Proper balance of differentiation vs. proliferation in the germline stem/progenitor cell pool is crucial for gamete production and reproductive fitness. We are using C. elegans larval germline development as a model to study the developmental and physiological control of this balance.
We showed that RSKS-1, the C. elegans ortholog of the Target of Rapamycin (TOR) substrate
p70-S6-Kinase (S6K), promotes accumulation of progenitor cells germline-autonomously. In this role,
rsks-1 both promotes larval germline cell cycle and inhibits differentiation, together with GLP-1/Notch. Loss (lf) of
rsks-1 both enhances the progenitor maintenance defect in reduced (rf)
glp-1 mutants and suppresses tumor formation in elevated (gf)

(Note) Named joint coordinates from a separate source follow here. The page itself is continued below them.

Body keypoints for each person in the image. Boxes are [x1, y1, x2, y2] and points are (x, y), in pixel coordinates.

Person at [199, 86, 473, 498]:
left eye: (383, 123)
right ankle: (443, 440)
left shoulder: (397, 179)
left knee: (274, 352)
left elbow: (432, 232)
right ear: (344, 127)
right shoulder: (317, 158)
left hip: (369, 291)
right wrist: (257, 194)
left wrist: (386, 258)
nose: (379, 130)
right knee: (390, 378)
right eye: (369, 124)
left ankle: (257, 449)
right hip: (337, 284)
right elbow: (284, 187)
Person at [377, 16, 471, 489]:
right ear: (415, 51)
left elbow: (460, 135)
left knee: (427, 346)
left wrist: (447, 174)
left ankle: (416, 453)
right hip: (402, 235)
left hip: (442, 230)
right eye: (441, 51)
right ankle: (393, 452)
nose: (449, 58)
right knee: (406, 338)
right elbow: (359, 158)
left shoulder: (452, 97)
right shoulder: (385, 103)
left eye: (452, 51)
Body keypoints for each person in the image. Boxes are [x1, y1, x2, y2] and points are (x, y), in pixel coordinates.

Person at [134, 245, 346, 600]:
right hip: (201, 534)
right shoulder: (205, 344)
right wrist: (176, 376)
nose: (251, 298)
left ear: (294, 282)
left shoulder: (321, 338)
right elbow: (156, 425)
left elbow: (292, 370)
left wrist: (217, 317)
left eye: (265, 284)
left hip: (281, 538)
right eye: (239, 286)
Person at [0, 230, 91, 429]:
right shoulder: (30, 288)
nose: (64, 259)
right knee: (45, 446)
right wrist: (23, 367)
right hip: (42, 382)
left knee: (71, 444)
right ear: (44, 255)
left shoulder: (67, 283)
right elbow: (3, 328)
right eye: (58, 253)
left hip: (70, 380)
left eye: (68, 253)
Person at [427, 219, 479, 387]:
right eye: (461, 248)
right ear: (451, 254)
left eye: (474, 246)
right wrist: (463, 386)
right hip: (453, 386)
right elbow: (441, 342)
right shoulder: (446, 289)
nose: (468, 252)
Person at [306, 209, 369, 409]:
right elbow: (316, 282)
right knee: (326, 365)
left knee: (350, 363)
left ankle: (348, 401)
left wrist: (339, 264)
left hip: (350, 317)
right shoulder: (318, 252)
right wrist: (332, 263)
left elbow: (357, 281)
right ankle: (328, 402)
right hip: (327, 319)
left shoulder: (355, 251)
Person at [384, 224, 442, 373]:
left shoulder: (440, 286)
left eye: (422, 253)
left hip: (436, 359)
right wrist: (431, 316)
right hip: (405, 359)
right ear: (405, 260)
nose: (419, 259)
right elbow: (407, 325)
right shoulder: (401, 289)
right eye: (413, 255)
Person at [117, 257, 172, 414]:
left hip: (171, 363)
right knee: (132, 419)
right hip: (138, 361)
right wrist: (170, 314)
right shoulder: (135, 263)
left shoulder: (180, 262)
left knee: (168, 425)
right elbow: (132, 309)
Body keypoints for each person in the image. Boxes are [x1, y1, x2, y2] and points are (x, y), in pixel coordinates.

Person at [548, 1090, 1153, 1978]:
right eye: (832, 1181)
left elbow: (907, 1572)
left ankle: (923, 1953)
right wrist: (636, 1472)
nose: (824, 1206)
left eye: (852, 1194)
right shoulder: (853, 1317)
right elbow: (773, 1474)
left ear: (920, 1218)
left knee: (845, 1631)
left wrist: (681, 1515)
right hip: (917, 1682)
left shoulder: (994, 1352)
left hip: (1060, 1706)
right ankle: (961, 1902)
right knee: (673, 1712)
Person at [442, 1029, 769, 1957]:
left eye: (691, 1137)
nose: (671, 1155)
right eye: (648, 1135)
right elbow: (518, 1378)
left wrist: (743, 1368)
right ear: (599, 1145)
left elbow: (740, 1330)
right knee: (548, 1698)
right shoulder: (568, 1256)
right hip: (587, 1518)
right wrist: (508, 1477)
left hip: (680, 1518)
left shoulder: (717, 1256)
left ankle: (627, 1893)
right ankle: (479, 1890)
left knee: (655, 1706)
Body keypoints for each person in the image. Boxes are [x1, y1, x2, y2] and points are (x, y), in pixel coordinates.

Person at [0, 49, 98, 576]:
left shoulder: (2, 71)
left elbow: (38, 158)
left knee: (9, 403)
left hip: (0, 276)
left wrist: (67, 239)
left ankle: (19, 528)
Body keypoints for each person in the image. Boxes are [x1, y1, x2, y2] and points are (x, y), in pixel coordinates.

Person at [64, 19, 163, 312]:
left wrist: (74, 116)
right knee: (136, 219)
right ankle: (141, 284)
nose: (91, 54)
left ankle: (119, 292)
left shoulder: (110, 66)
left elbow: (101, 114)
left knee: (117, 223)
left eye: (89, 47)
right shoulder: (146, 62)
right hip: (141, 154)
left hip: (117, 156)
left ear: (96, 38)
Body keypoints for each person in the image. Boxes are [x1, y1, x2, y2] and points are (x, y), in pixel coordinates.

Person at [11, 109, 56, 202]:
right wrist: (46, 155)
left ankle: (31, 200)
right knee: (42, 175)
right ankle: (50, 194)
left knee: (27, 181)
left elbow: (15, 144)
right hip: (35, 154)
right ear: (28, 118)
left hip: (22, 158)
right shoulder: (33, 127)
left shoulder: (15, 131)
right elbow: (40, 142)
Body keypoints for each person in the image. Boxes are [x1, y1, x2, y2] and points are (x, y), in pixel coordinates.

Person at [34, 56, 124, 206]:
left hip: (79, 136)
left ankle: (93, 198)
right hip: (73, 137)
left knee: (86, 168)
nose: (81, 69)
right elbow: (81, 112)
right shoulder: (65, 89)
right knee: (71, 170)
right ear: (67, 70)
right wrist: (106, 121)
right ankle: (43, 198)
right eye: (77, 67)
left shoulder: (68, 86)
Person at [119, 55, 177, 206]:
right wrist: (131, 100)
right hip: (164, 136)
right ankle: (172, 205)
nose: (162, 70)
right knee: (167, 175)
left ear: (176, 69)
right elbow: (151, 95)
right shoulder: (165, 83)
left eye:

glp-1 (Korta et al. 2012). More recently, we showed that the cell fate role of
rsks-1 is germline-automomous: germline
rsks-1(+) rescues progenitor loss in
glp-1(rf)
rsks-1(lf).
TOR also positively regulates translation initiation factor-4E (eIF4E). We found that
ife-1 (eIF4E ortholog in the germline) is required for optimal expansion of the larval progenitor pool.
rsks-1(lf)
ife-1(lf) produce fewer progenitors than either single mutant (Korta et al., 2012). To assess a possible cell fate role for
ife-1, we examined
glp-1(rf)
ife-1(lf) double mutants. Unlike
glp-1(rf)
rsks-1(lf), the
ife-1 double retains a progenitor pool, albeit with fewer cells than either single mutant. Similar results are seen in
glp-1(rf);
let-363/TOR (RNAi), or upon food reduction, suggesting a unique role for S6K in progenitor maintenance.
Reducing
cye-1/Cyclin-E by RNAi causes a loss of the progenitor pool in
glp-1(rf) (Fox et al. 2011), similar to
rsks-1(lf). We are investigating the interactions between
rsks-1,
glp-1 and
cye-1. Loss of RSKS-1 does not affect the level or pattern of CYE-1 protein expression, arguing against a general translational control mechanism. Our data suggest a model whereby RSKS-1 acts together with CYE-1, but in parallel with GLP-1, to inhibit differentiation.